L'inscription a la cantine est un droit
Le 18 septembre, la ville rejette sa demande en invoquant un manque de place, tant à la cantine qu'au périscolaire, et précise que ses demandes seront réexaminées juste avant les vacances de Toussaint. Ce refus pousse Céline Guyon à saisir le tribunal administratif avec l'aide de la FCPE, la principale organisation de parents d'élèves.
Rapporteur public, la magistrate Isabelle Marion, considère que l'article 10 du règlement des accueils périscolaires sur lequel repose le refus d'inscription à la cantine ne peut être utilisé sur ce point précis car « la cantine ne constitue pas un accueil de loisirs périscolaires ». Elle conclut son analyse, écriteles procédures devant les juridictions administrarives sont toujours écrites, en demandant au tribunal d'annuler le refus d'inscription de l'enfant à la cantine, et d'enjoindre le maire à l'inscrire. Elle s'appuie notamment sur le code de l'Education qui, s'il n'oblige pas les communes à instaurer un service de restauration scolaire, indique que l'inscription est « un droit » dès lors que le service existe (article L 131-13, voir ici).

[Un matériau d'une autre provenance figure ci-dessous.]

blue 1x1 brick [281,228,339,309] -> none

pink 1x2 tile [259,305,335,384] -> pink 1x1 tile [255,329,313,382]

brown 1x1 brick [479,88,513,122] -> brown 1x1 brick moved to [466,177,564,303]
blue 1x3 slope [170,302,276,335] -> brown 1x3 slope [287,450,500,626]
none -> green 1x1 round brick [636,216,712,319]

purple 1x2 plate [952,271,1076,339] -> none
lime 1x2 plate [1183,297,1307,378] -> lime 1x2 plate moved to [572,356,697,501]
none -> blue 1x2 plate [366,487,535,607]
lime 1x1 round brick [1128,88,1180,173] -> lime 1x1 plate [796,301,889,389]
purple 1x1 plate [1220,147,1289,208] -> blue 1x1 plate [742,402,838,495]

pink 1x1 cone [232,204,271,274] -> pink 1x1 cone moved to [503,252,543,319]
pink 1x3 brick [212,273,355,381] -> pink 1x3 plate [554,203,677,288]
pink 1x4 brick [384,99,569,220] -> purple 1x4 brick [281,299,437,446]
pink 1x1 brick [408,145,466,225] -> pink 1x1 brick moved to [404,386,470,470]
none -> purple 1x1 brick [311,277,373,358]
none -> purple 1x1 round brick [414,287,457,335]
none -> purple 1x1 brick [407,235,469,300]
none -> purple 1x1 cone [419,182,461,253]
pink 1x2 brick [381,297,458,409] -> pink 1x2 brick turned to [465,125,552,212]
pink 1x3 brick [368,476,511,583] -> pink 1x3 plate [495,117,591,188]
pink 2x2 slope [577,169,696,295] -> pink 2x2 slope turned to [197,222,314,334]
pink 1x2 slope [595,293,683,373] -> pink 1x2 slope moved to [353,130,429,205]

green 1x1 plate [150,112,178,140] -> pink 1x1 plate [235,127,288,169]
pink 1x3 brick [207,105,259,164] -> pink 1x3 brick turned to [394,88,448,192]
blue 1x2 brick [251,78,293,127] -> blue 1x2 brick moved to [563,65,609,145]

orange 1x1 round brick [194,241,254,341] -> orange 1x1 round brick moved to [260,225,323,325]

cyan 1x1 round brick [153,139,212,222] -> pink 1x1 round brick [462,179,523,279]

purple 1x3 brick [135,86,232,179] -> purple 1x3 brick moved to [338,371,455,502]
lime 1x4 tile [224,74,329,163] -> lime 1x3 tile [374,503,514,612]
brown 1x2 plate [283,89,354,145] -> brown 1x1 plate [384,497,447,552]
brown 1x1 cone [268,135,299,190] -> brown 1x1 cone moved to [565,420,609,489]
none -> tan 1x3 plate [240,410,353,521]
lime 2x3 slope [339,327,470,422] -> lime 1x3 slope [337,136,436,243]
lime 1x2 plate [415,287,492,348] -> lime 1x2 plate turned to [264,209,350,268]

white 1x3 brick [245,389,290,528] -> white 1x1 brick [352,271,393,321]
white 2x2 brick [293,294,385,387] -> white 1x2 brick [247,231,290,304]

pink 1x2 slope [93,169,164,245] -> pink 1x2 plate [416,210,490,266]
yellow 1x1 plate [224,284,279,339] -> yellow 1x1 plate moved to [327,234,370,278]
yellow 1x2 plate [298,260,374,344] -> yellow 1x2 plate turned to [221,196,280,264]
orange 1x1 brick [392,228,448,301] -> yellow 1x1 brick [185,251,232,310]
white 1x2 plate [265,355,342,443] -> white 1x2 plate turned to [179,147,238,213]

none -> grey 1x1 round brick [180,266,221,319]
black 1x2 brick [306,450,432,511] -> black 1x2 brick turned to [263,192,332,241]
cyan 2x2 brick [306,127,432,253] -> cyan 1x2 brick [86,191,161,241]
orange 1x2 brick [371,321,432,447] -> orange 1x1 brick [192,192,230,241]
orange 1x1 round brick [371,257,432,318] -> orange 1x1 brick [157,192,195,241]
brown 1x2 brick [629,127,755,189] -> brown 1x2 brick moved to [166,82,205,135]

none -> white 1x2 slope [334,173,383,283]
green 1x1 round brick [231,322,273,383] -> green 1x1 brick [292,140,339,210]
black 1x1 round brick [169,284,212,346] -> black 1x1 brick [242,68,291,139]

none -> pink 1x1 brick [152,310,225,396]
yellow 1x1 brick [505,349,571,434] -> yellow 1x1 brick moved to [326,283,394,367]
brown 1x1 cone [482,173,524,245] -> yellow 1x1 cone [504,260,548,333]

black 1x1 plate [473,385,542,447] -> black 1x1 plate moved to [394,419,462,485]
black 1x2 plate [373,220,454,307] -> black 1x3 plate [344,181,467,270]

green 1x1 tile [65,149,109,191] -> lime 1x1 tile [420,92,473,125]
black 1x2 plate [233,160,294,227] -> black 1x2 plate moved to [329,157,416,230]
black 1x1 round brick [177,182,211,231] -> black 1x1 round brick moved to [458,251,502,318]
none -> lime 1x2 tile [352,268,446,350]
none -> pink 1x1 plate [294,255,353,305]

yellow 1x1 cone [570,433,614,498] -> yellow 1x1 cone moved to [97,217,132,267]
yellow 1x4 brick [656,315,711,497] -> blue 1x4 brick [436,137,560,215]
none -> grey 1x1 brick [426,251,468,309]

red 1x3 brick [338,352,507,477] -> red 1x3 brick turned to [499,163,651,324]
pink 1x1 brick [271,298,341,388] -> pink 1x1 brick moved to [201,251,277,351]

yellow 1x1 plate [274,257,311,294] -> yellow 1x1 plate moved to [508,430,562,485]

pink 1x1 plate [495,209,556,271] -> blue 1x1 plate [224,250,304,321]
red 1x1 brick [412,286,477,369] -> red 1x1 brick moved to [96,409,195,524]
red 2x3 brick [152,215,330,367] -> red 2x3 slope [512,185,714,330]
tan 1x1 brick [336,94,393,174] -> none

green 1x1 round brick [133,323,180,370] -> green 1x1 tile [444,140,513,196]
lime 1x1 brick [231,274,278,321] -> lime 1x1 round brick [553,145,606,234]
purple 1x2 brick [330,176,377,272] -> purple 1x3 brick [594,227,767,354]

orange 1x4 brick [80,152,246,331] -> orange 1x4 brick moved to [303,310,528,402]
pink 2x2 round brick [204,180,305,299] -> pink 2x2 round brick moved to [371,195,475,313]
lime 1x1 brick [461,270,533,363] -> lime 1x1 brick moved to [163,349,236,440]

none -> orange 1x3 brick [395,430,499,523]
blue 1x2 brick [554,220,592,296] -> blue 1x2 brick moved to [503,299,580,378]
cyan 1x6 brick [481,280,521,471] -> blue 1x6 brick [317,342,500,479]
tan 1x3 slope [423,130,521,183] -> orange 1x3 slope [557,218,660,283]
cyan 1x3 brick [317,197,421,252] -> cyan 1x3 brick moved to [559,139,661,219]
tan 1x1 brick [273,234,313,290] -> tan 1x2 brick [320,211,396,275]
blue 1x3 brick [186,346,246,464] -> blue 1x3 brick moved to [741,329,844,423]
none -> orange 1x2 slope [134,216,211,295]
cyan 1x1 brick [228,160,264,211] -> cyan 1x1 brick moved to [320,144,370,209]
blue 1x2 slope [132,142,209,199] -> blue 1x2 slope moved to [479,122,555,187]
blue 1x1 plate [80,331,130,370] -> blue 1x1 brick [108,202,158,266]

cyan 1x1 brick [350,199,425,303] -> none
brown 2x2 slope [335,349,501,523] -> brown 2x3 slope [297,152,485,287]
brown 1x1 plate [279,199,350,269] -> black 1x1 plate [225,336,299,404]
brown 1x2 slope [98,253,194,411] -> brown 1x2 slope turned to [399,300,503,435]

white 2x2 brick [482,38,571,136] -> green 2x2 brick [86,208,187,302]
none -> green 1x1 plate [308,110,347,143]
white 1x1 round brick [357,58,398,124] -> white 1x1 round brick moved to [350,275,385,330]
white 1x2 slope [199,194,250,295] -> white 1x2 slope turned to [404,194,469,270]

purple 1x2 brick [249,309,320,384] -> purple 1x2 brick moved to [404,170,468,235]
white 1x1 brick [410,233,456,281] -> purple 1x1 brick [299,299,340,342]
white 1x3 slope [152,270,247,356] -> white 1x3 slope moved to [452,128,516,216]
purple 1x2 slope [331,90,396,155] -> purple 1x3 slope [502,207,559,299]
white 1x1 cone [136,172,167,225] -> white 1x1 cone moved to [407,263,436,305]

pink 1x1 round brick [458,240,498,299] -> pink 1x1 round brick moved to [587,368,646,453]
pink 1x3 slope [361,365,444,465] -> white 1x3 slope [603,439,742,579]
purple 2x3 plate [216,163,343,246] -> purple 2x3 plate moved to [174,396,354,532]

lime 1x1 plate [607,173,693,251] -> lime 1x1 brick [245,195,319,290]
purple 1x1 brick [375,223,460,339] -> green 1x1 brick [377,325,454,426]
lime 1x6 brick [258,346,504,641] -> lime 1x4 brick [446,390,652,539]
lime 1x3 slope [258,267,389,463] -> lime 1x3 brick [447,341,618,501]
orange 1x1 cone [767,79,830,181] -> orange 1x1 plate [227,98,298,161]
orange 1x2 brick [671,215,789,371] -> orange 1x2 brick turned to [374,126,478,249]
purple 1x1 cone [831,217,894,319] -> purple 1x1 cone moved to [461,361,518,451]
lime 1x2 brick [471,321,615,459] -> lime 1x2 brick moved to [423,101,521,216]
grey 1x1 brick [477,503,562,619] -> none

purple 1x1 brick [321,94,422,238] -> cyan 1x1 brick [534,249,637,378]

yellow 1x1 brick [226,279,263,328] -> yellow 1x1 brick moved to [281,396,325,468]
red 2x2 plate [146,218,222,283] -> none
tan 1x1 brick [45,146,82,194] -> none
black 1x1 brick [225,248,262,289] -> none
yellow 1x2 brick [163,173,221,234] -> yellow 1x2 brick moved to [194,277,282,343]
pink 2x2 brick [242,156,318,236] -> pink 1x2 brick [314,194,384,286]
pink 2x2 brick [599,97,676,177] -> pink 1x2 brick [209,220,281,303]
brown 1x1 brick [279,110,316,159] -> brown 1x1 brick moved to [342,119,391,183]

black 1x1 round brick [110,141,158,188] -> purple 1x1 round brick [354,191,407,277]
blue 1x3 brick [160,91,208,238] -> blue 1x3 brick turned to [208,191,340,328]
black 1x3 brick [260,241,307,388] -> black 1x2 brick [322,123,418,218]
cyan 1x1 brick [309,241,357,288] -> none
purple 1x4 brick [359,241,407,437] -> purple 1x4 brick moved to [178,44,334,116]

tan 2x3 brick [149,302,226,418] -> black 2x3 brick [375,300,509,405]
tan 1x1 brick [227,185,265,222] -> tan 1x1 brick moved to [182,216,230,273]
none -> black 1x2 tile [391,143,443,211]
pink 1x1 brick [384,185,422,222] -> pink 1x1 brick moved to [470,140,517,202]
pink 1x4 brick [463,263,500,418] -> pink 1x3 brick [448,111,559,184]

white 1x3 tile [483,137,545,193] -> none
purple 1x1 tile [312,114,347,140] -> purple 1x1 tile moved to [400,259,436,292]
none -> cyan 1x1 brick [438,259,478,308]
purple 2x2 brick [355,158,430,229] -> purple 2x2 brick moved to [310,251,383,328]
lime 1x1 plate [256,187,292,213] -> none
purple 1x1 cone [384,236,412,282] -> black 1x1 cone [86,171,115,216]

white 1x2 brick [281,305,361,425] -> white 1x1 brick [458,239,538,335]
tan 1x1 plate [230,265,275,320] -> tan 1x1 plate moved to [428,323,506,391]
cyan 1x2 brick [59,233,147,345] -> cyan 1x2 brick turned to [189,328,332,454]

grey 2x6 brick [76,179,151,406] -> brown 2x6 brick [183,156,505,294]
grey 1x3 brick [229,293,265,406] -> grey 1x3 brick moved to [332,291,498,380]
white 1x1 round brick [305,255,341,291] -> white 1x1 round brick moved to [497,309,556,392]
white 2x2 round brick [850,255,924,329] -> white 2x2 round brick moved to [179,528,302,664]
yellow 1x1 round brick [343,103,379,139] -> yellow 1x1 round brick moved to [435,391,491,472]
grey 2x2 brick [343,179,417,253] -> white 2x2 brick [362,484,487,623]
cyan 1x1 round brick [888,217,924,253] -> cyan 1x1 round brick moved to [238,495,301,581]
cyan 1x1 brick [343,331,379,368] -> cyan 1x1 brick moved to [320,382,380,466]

Les loisirs périscolaires facultatifs
Il en va différemment pour le refus d'inscrire l'enfant en activités périscolaires du matin et de l'après-midi. Certes, le refus d'inscription s'appuie sur le même article 10, mais ces activités sont facultatives (voir ici l'article L 551-1 du code de l'Education). Ce règlement prévoit les cas où les demandes d'inscription à un service périscolaire sont plus nombreuses que les places, et édicte des priorités, d'abord les enfants de familles monoparentales, puis des familles ne pouvant prendre les enfants en charge, puis les enfants ayant des difficultés d'intégration ou d'ordre social...
Avocat la ville, Vincent Phulpin, collaborateur au cabinet parisien Sartorio, spécialisé en droit public, parlant sous le regard des directrices juridique et du service Education de la ville, a plaidé le « service non obligatoire » : « les collectivités ne sont pas tenues de créer autant de places qu'il y a de demandes (...) elles n'ont aucune obligation d'accepter des inscriptions au-delà des places disponibles... »
Isabelle Marion avait convenu que l'article L 131-13 du code de l'Education pouvait être ambigu, et qu'il fallait alors pour savoir comment l'interpréter, se rapporter aux débats parlementaires ayant précédé l'adoption du texte en janvier dernier. Elle avait trouvé la volonté de voir l'inscription à la cantine « comme un droit absolu », citant notamment la députée Marie-Anne Chapdelaine (PS) s'exclamant le 23 novembre 2016 : « tous les enfants ont le droit d'aller à la cantine. S'il ne devait ester qu'un budget, ce serait celui-là. On ne peut pas négocier avec la nourriture des enfants ».
En réponse, Vincent Phulpin met en avant le rejet du texte par le Sénat qui refusait « les charges supplémentaires » pour les communes. N'entrant pas dans le distingo entre loisirs périscolaires et cantine, il invoque la limite de 300 places pour les sites d'accueil périscolaire qui représente « non pas un enjeu financier, mais pratique et matériel ». Il assure aussi : « 500 enfants sont concernés par le refus d'inscription à la cantine. La commune n'a pas les moyens de les accueillir ».
Interrogée par le président du tribunal, Xavier Faessel, Céline Guyon explique avoir été obligée d'emprunter pour prendre en charge des frais de garde de 300 euros par mois... Puis, s'appuyant sur le projet de loi qui sature l'espace médiatique sur le droit à l'erreur vis à vis de l'administration, elle le réclame pour elle-même, reconnaissant qu'elle était hors délai pour inscrire son fils à la cantine et aux activités périscolaires.